Puhua (known as Fuke in Japan) was a Chinese Buddhist monk, who supposedly lived around 800AD. He, too, is said to have not really died. He may or may not have been a real individual. If real, he was a student of Linji (known as Rinzai in Japan), who was another Chinese Buddhist monk, who founded the Linji school of Chan Buddhism.

Here's the story of Puhua/Fuke's death and "resurrection" as told in the Record of Linji, quoted by Wikipedia:

"One day at the street market Fuke was begging all and sundry to give him a robe. Everybody offered him one, but he did not want any of them. The master [Linji] made the superior buy a coffin, and when Fuke returned, said to him: "There, I had this robe made for you." Fuke shouldered the coffin, and went back to the street market, calling loudly: "Rinzai had this robe made for me! I am off to the East Gate to enter transformation" (to die)." The people of the market crowded after him, eager to look. Fuke said: "No, not today. Tomorrow, I shall go to the South Gate to enter transformation." And so for three days. Nobody believed it any longer. On the fourth day, and now without any spectators, Fuke went alone outside the city walls, and laid himself into the coffin. He asked a traveler who chanced by to nail down the lid. The news spread at once, and the people of the market rushed there. On opening the coffin, they found that the body had vanished, but from high up in the sky they heard the ring of his hand bell."

As before, we want to evaluate the evidence for this story, and begin by inquiring about the source of the story.

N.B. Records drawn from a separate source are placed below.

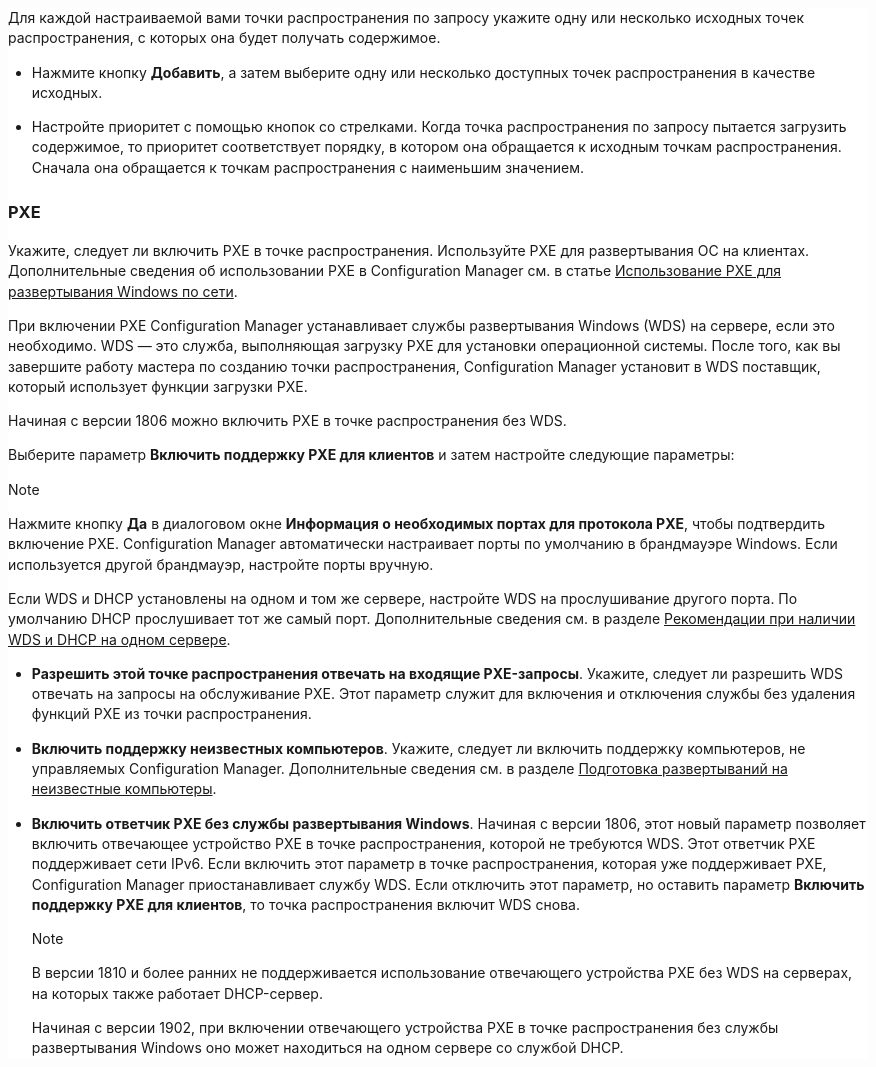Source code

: Для каждой настраиваемой вами точки распространения по запросу укажите одну или несколько исходных точек распространения, с которых она будет получать содержимое.  

- Нажмите кнопку **Добавить**, а затем выберите одну или несколько доступных точек распространения в качестве исходных.  

- Настройте приоритет с помощью кнопок со стрелками. Когда точка распространения по запросу пытается загрузить содержимое, то приоритет соответствует порядку, в котором она обращается к исходным точкам распространения. Сначала она обращается к точкам распространения с наименьшим значением.  

### <a name="pxe"></a><a name="bkmk_config-pxe"></a> PXE  

Укажите, следует ли включить PXE в точке распространения. Используйте PXE для развертывания ОС на клиентах. Дополнительные сведения об использовании PXE в Configuration Manager см. в статье [Использование PXE для развертывания Windows по сети](../../../../osd/deploy-use/use-pxe-to-deploy-windows-over-the-network.md).

При включении PXE Configuration Manager устанавливает службы развертывания Windows (WDS) на сервере, если это необходимо. WDS — это служба, выполняющая загрузку PXE для установки операционной системы. После того, как вы завершите работу мастера по созданию точки распространения, Configuration Manager установит в WDS поставщик, который использует функции загрузки PXE.

Начиная с версии 1806 можно включить PXE в точке распространения без WDS.

Выберите параметр **Включить поддержку PXE для клиентов** и затем настройте следующие параметры:  

> [!Note]  
> Нажмите кнопку **Да** в диалоговом окне **Информация о необходимых портах для протокола PXE**, чтобы подтвердить включение PXE. Configuration Manager автоматически настраивает порты по умолчанию в брандмауэре Windows. Если используется другой брандмауэр, настройте порты вручную.  
>
> Если WDS и DHCP установлены на одном и том же сервере, настройте WDS на прослушивание другого порта. По умолчанию DHCP прослушивает тот же самый порт. Дополнительные сведения см. в разделе [Рекомендации при наличии WDS и DHCP на одном сервере](../../../../osd/plan-design/infrastructure-requirements-for-operating-system-deployment.md#BKMK_WDSandDHCP).  

- **Разрешить этой точке распространения отвечать на входящие PXE-запросы**. Укажите, следует ли разрешить WDS отвечать на запросы на обслуживание PXE. Этот параметр служит для включения и отключения службы без удаления функций PXE из точки распространения.  

- **Включить поддержку неизвестных компьютеров**. Укажите, следует ли включить поддержку компьютеров, не управляемых Configuration Manager. Дополнительные сведения см. в разделе [Подготовка развертываний на неизвестные компьютеры](../../../../osd/get-started/prepare-for-unknown-computer-deployments.md).  

- **Включить ответчик PXE без службы развертывания Windows**. Начиная с версии 1806, этот новый параметр позволяет включить отвечающее устройство PXE в точке распространения, которой не требуются WDS. Этот ответчик PXE поддерживает сети IPv6. Если включить этот параметр в точке распространения, которая уже поддерживает PXE, Configuration Manager приостанавливает службу WDS. Если отключить этот параметр, но оставить параметр **Включить поддержку PXE для клиентов**, то точка распространения включит WDS снова.  

    > [!Note]  
    > В версии 1810 и более ранних не поддерживается использование отвечающего устройства PXE без WDS на серверах, на которых также работает DHCP-сервер.
    >
    > Начиная с версии 1902, при включении отвечающего устройства PXE в точке распространения без службы развертывания Windows оно может находиться на одном сервере со службой DHCP. <!--3734270-->  
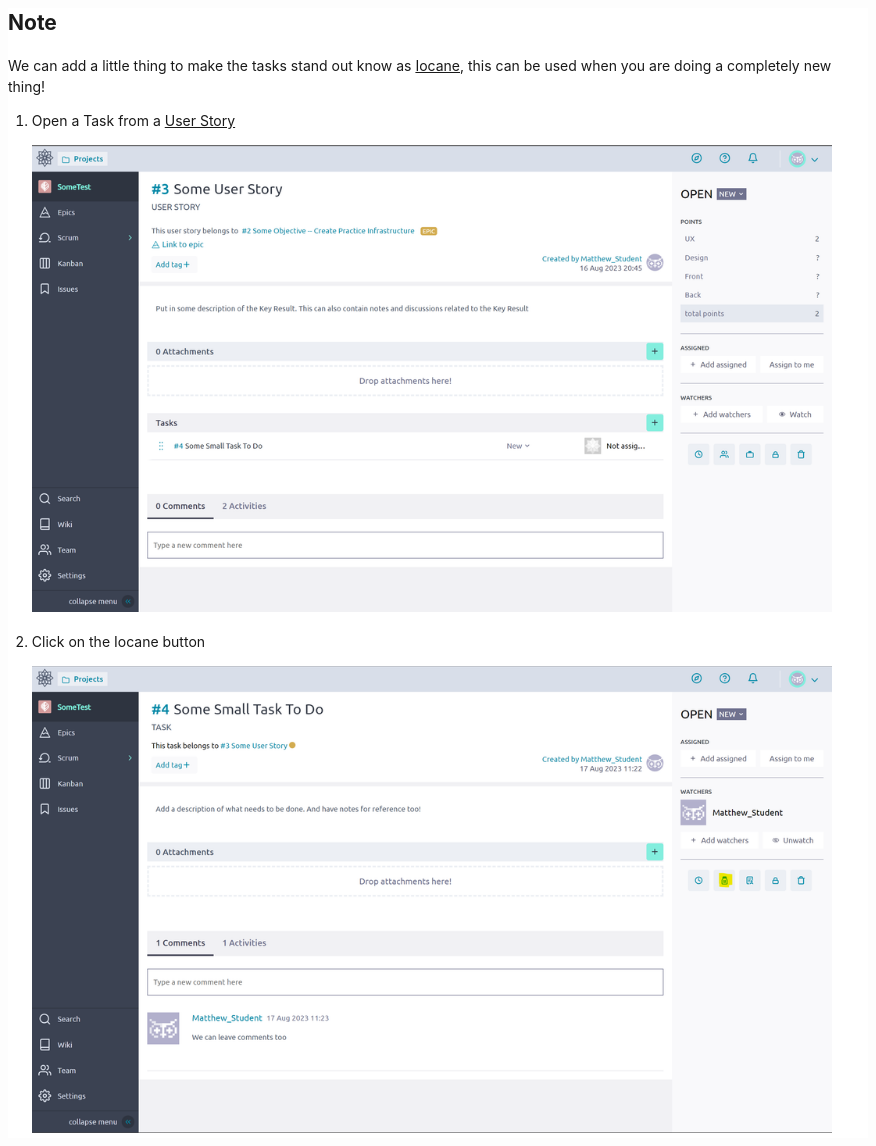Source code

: ## Note
We can add a little thing to make the tasks stand out know as [Iocane](https://community.taiga.io/t/what-is-this-iocaine-thing-in-taiga-and-how-should-i-use-it/153), this can be used when you are doing a completely new thing!  

1. Open a Task from a [User Story](./Stories.md)

    <img src="Images/TI1.png" width=800>

2. Click on the Iocane button 

    <img src="Images/TI2.png" width=800>

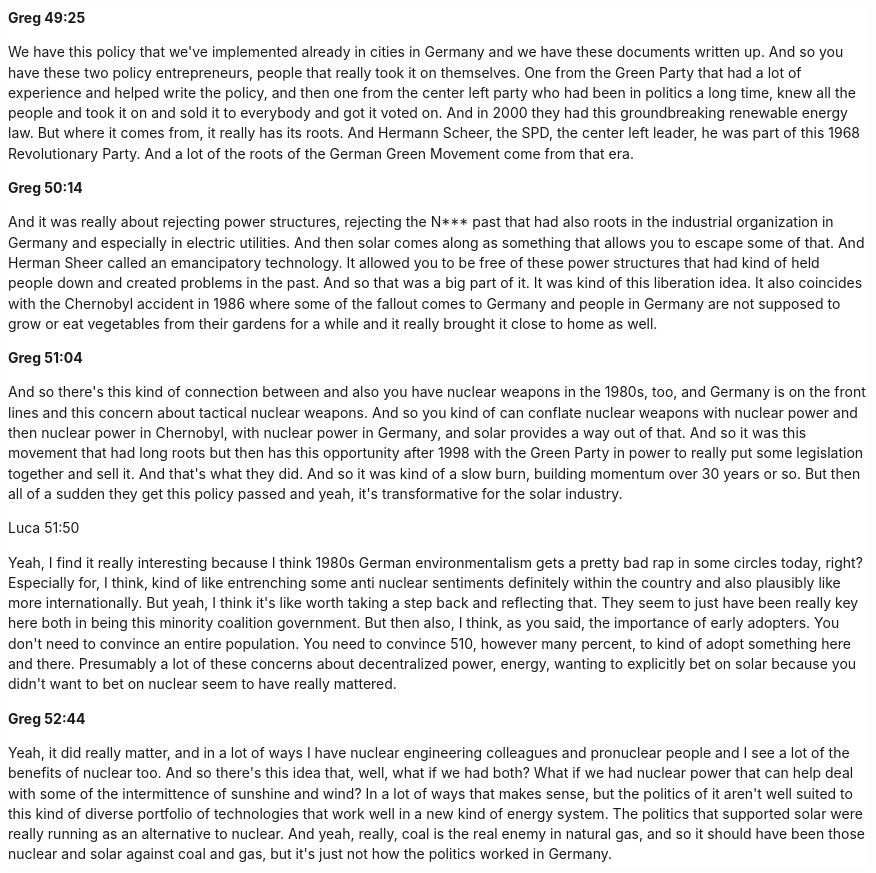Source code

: **Greg 49:25**

We have this policy that we've implemented already in cities in Germany and we have these documents written up. And so you have these two policy entrepreneurs, people that really took it on themselves. One from the Green Party that had a lot of experience and helped write the policy, and then one from the center left party who had been in politics a long time, knew all the people and took it on and sold it to everybody and got it voted on. And in 2000 they had this groundbreaking renewable energy law. But where it comes from, it really has its roots. And Hermann Scheer, the SPD, the center left leader, he was part of this 1968 Revolutionary Party. And a lot of the roots of the German Green Movement come from that era. 

**Greg 50:14**

And it was really about rejecting power structures, rejecting the N*** past that had also roots in the industrial organization in Germany and especially in electric utilities. And then solar comes along as something that allows you to escape some of that. And Herman Sheer called an emancipatory technology. It allowed you to be free of these power structures that had kind of held people down and created problems in the past. And so that was a big part of it. It was kind of this liberation idea. It also coincides with the Chernobyl accident in 1986 where some of the fallout comes to Germany and people in Germany are not supposed to grow or eat vegetables from their gardens for a while and it really brought it close to home as well. 

**Greg 51:04**

And so there's this kind of connection between and also you have nuclear weapons in the 1980s, too, and Germany is on the front lines and this concern about tactical nuclear weapons. And so you kind of can conflate nuclear weapons with nuclear power and then nuclear power in Chernobyl, with nuclear power in Germany, and solar provides a way out of that. And so it was this movement that had long roots but then has this opportunity after 1998 with the Green Party in power to really put some legislation together and sell it. And that's what they did. And so it was kind of a slow burn, building momentum over 30 years or so. But then all of a sudden they get this policy passed and yeah, it's transformative for the solar industry. 

Luca 51:50

Yeah, I find it really interesting because I think 1980s German environmentalism gets a pretty bad rap in some circles today, right? Especially for, I think, kind of like entrenching some anti nuclear sentiments definitely within the country and also plausibly like more internationally. But yeah, I think it's like worth taking a step back and reflecting that. They seem to just have been really key here both in being this minority coalition government. But then also, I think, as you said, the importance of early adopters. You don't need to convince an entire population. You need to convince 510, however many percent, to kind of adopt something here and there. Presumably a lot of these concerns about decentralized power, energy, wanting to explicitly bet on solar because you didn't want to bet on nuclear seem to have really mattered. 

**Greg 52:44**

Yeah, it did really matter, and in a lot of ways I have nuclear engineering colleagues and pronuclear people and I see a lot of the benefits of nuclear too. And so there's this idea that, well, what if we had both? What if we had nuclear power that can help deal with some of the intermittence of sunshine and wind? In a lot of ways that makes sense, but the politics of it aren't well suited to this kind of diverse portfolio of technologies that work well in a new kind of energy system. The politics that supported solar were really running as an alternative to nuclear. And yeah, really, coal is the real enemy in natural gas, and so it should have been those nuclear and solar against coal and gas, but it's just not how the politics worked in Germany. 
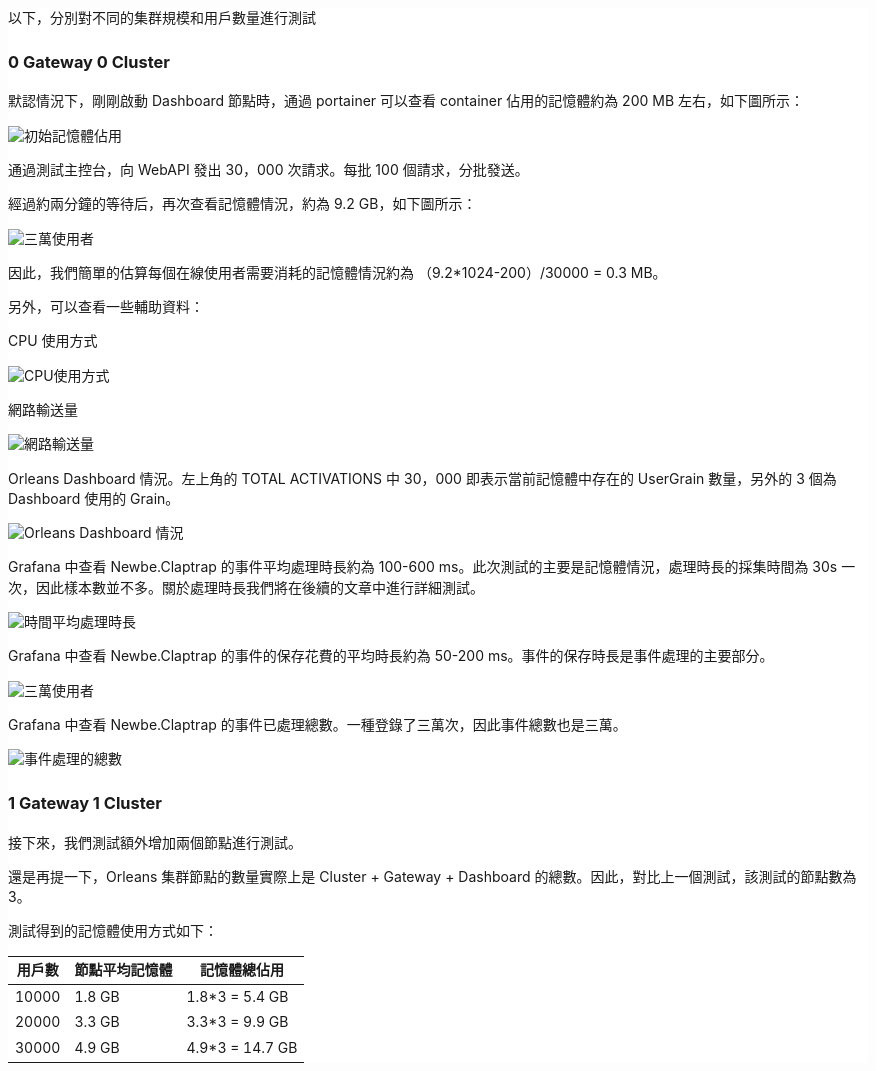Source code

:以下，分別對不同的集群規模和用戶數量進行測試

### 0 Gateway 0 Cluster

默認情況下，剛剛啟動 Dashboard 節點時，通過 portainer 可以查看 container 佔用的記憶體約為 200 MB 左右，如下圖所示：

![初始記憶體佔用](/images/20200621-002.png)

通過測試主控台，向 WebAPI 發出 30，000 次請求。每批 100 個請求，分批發送。

經過約兩分鐘的等待后，再次查看記憶體情況，約為 9.2 GB，如下圖所示：

![三萬使用者](/images/20200621-003.png)

因此，我們簡單的估算每個在線使用者需要消耗的記憶體情況約為 （9.2\*1024-200）/30000 = 0.3 MB。

另外，可以查看一些輔助資料：

CPU 使用方式

![CPU使用方式](/images/20200621-004.png)

網路輸送量

![網路輸送量](/images/20200621-005.png)

Orleans Dashboard 情況。左上角的 TOTAL ACTIVATIONS 中 30，000 即表示當前記憶體中存在的 UserGrain 數量，另外的 3 個為 Dashboard 使用的 Grain。

![Orleans Dashboard 情況](/images/20200621-006.png)

Grafana 中查看 Newbe.Claptrap 的事件平均處理時長約為 100-600 ms。此次測試的主要是記憶體情況，處理時長的採集時間為 30s 一次，因此樣本數並不多。關於處理時長我們將在後續的文章中進行詳細測試。

![時間平均處理時長](/images/20200621-007.png)

Grafana 中查看 Newbe.Claptrap 的事件的保存花費的平均時長約為 50-200 ms。事件的保存時長是事件處理的主要部分。

![三萬使用者](/images/20200621-009.png)

Grafana 中查看 Newbe.Claptrap 的事件已處理總數。一種登錄了三萬次，因此事件總數也是三萬。

![事件處理的總數](/images/20200621-008.png)

### 1 Gateway 1 Cluster

接下來，我們測試額外增加兩個節點進行測試。

還是再提一下，Orleans 集群節點的數量實際上是 Cluster + Gateway + Dashboard 的總數。因此，對比上一個測試，該測試的節點數為 3。

測試得到的記憶體使用方式如下：

| 用戶數   | 節點平均記憶體 | 記憶體總佔用             |
| ----- | ------- | ------------------ |
| 10000 | 1.8 GB  | 1.8\*3 = 5.4 GB  |
| 20000 | 3.3 GB  | 3.3\*3 = 9.9 GB  |
| 30000 | 4.9 GB  | 4.9\*3 = 14.7 GB |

We've said that this story comes to us through the Record of Linji - a work that was not consolidated until more than 250 years after Linji's death in 866. Puhua, if he was real, died before Linji - as the story itself makes clear. Therefore, this story about Puhua's death and "resurrection" was recorded more than 250 years after the event itself. Again, the large gap, which far exceeds a human lifetime, makes it impossible for us to find anything like the personal testimonies of historical individuals.

More damning still is the other, earlier account of Puhua's death, in the Anthology of the Patriarchal Hall - the same Anthology that recorded Bodhidharma's "resurrection". This text is also known as the Zutang ji, and it contains the first mention of Linji as well as telling the following story of Puhua's death (look on p.312. "ZJ" refers to Zutang ji):

One day Puhua, carrying an armload of coffin-planks, went about town bidding farewell to the townspeople, saying, “I’m leaving this life.” People gathered in crowds and followed him out of the east gate. He then said, “No, not today!” The second day he went to the south gate and the third day to the west gate. By that time fewer people were following him, and not many believed him. On the fourth day he went out of the north gate, but no one followed him. He dug a tunnel, lined it with bricks, and died therein.

This is, of course, essentially the same story as the one found in the Record of Linji - except there is no resurrection. So, Puhua died, supposedly in 840 or 860. We then have the Anthology of the Patriarchal Hall, written in 952, which mentions Puhua's death but says nothing about a vanished body or a resurrection. We then finally come to the Records of Linji, which was consolidated after 1100, where a resurrection shows up attached to the end of the same story as the one in the Anthology of the Patriarchal Hall. We furthermore know that the Anthology of the Patriarchal Hall is not shy about putting in resurrection stories, since it included one for Bodhidharma. So, why does it not include Puhua's resurrection story? Because the story did not exist yet. The obvious conclusion is that Puhua's "resurrection" is a legend developed after 952.

Again, it's difficult to compare something like this to the evidence for Jesus's resurrection in the New Testament. None of the New Testament makes any sense without Jesus having risen from the dead. The whole corpus, from beginning to end, testifies to Christ's resurrection, without ever wavering from that truth. But, we're suppose to assign a comparative numerical value to the level of evidence for Puhua's resurrection - so the only thing we can do is to generously give it the "some people say" value of 1/60th of the evidence for Christ's resurrection.